Nearest-Neighbour-Induced Isolation Similarity and its Impact on Density-Based Clustering
Xiaoyu Qin, Kai Ming Ting, Ye Zhu, Vincent CS Lee
TL;DR
This work addresses clustering under varied densities by adopting a data-dependent similarity, the Isolation Kernel, and replaces tree-based partitions with nearest-neighbour induced Voronoi partitions. It provides a formal proof of the characteristic of Isolation Similarity, and introduces mass-connected clusters with MBSCAN, which replaces the fixed-radius density notion with a data-driven dissimilarity. Empirically, MBSCAN with aNearest-Neighbour-Induced Isolation Similarity (aNNE) outperforms DP and commonly used DBSCAN variants on most datasets, especially in high dimensions, while offering favorable computation via $O(\psi)$ operations for the similarity and GPU acceleration. Overall, the paper demonstrates both theoretical and practical benefits of a mass-based, density-adaptive approach to clustering, expanding the utility of Isolation Kernel beyond classification into improved density-based clustering performance.
Abstract
A recent proposal of data dependent similarity called Isolation Kernel/Similarity has enabled SVM to produce better classification accuracy. We identify shortcomings of using a tree method to implement Isolation Similarity; and propose a nearest neighbour method instead. We formally prove the characteristic of Isolation Similarity with the use of the proposed method. The impact of Isolation Similarity on density-based clustering is studied here.
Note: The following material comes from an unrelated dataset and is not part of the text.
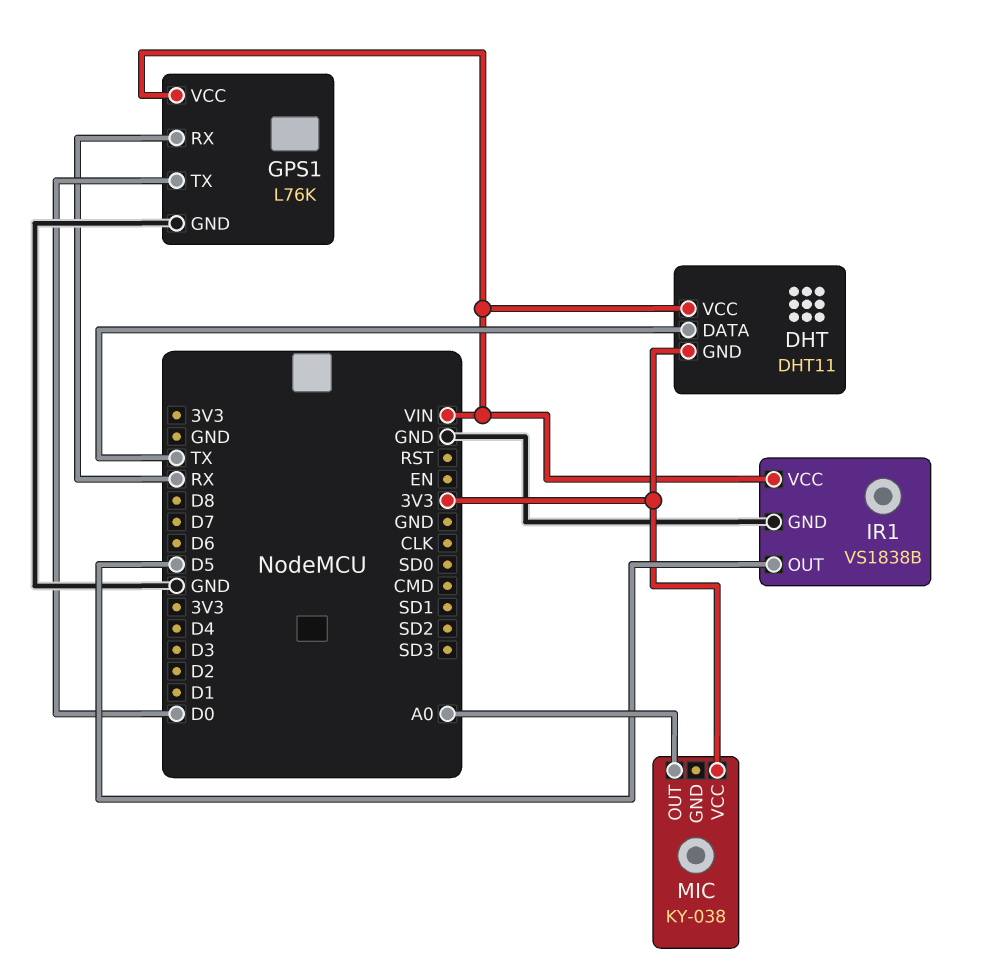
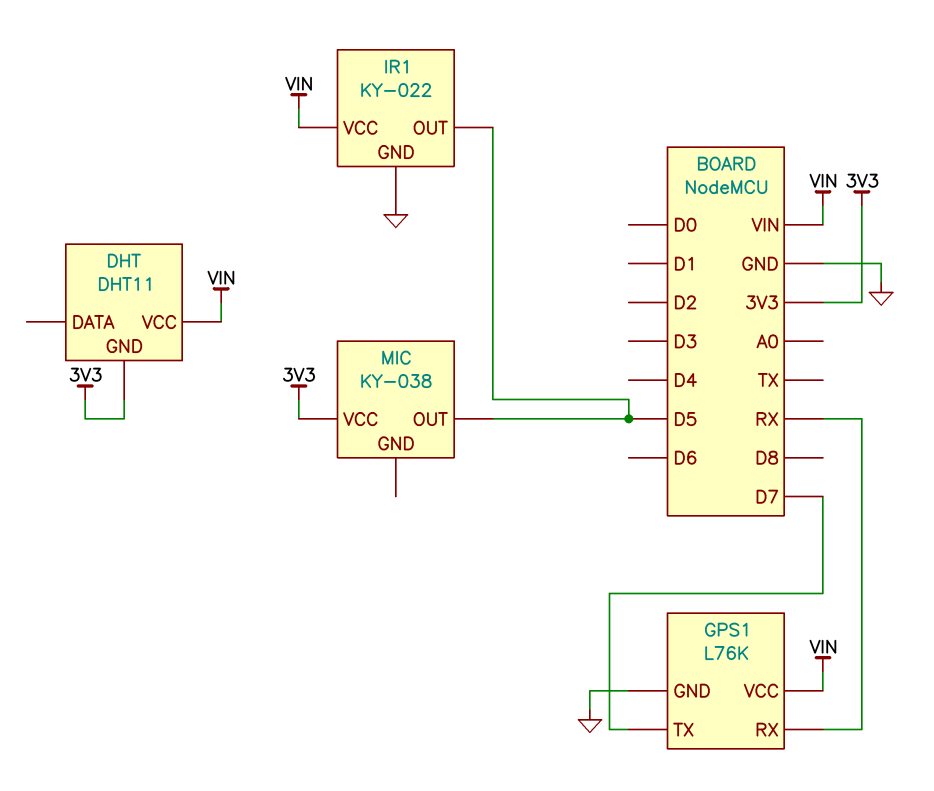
DHT pin DATA: TX -> none
GPS1 pin TX: D0 -> D7
IR1: VS1838B -> KY-022
MIC pin OUT: A0 -> D5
We show for the first time that the clustering performance of the classic density-based clustering algorithm DBSCAN can be significantly uplifted to surpass that of the recent density-peak clustering algorithm DP. This is achieved by simply replacing the distance measure with the proposed nearest-neighbour-induced Isolation Similarity in DBSCAN, leaving the rest of the procedure unchanged. A new type of clusters called mass-connected clusters is formally defined. We show that DBSCAN, which detects density-connected clusters, becomes one which detects mass-connected clusters, when the distance measure is replaced with the proposed similarity. We also provide the condition under which mass-connected clusters can be detected, while density-connected clusters cannot.